Description
These two bars will give you insight into the amazing textural dimensions which are possible with craft chocolate.
Save 10% by purchasing them together in this bundle.
ABOUT THE BARS
Taza‘s ‘Cacao Puro‘ disks are made of 70% single origin Dominican dark chocolate; bursting with bold, wine-like, fruity flavour. Taza pride themselves on being stone ground and unrefined; whilst many chocolate makers spend days on end refining and conching their products until smooth, Taza simply grinds its organic cocoa beans with cane sugar and spice in a traditional Mexican stone mill called a molino.
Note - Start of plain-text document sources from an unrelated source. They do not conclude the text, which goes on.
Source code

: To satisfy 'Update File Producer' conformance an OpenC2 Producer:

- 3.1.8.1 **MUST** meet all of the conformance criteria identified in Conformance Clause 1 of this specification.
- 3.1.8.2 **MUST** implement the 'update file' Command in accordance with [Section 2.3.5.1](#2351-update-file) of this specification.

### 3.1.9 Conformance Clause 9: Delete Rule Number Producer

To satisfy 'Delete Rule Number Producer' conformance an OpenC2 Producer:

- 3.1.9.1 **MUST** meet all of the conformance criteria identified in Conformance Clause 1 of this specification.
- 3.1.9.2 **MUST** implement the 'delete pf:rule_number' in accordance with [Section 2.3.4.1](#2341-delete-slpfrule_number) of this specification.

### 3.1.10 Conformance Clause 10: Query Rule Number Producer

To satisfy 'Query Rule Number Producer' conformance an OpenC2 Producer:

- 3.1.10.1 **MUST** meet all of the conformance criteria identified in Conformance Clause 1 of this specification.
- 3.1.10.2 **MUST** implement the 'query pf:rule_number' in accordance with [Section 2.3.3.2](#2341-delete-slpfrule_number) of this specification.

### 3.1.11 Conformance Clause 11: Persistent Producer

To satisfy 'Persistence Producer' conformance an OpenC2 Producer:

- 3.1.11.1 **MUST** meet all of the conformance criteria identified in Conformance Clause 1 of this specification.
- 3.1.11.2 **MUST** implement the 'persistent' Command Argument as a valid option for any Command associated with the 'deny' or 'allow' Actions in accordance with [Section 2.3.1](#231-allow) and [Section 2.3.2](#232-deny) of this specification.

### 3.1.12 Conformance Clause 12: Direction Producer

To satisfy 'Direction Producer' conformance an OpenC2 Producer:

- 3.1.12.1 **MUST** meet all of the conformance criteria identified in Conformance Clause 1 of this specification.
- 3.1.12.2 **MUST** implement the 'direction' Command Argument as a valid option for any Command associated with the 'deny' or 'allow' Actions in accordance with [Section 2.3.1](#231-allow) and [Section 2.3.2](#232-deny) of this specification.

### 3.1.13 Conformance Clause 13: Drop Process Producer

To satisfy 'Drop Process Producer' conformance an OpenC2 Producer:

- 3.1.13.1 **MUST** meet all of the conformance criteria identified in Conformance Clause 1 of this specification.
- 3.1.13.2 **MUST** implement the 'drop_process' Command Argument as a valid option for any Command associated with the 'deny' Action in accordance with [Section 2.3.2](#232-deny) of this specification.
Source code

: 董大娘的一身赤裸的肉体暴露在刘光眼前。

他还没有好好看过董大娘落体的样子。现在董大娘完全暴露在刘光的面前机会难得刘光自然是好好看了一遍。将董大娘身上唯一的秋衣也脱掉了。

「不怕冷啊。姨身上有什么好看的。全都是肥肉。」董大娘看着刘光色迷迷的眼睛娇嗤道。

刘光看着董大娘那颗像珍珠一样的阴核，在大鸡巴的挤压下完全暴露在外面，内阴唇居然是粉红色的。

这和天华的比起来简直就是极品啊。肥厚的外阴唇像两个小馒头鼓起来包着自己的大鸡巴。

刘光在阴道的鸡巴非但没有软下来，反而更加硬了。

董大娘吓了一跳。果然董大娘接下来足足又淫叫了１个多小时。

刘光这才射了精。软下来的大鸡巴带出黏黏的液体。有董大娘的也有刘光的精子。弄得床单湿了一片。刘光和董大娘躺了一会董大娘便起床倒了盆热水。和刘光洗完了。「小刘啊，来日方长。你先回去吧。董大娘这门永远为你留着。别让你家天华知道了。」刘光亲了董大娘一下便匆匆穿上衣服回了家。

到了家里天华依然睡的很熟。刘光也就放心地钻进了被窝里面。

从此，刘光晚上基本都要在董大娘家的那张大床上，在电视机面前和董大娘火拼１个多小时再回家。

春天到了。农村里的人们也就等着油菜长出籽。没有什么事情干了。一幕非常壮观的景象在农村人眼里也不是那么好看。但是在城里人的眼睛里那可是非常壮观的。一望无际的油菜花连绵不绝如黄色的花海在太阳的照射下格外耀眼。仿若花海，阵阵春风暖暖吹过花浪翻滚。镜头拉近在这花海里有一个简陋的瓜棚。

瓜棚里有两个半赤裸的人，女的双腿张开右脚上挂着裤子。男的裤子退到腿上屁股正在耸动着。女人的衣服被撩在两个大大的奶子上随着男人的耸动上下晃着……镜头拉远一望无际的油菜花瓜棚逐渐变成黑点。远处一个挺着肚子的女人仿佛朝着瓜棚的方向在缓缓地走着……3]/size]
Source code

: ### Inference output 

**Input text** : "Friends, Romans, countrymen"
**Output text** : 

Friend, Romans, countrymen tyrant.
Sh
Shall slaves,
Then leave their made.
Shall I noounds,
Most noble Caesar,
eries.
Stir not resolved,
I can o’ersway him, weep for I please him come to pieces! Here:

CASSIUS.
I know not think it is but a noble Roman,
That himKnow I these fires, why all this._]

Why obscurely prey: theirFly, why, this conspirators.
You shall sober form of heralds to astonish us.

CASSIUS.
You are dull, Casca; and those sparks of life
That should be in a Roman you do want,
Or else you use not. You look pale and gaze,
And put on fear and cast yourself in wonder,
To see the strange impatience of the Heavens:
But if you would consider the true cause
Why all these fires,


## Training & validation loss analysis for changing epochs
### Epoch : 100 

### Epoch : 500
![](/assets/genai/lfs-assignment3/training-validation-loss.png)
This minimal processing gives a finished product with a satisfyingly coarse, almost biscuity, texture, and a sweet flavour that lets you taste the bold flavours of the cocoa, sugar and spices individually.
The ‘Rough Ground‘ bar from Chocolate Naive is very much based on Mesoamerican chocolate-making, or rather on Mesoamerican drinking chocolate. Naive have taken Ecuadorian cacao beans, ground them ‘roughly’ with sugar crystals to produce this 75% dark chocolate. The style is rustic, unrefined; it has a gritty texture, yet the flavour is delicate; floral and slightly nutty.
ABOUT THE MAKERS
Taza is proof that chocolate can change lives, producing its stone-ground chocolate using the very same traditional techniques that inspired its founder Alex Whitmore to become an apprentice to an authentic molinero whilst on holiday in Oaxaca. But it also transforms the lives of the cacao producers that it works with, buying from farmers directly in a direct trade model that enables farmers to receive a price above even Fairtrade levels.
Chocolate Naive was founded by Domantas Užpalis in 2011. They’re known for their experimental flavours in chocolate making, and playing around with textures. Naive is a big believer in the ‘slow food movement’; sourcing natural ingredients from local producers wherever possible. Those ethics, of course, extend to where and how it sources its cacao beans. Their vision is to develop their own farm in a cacao growing country, which would help develop a vertically integrated production.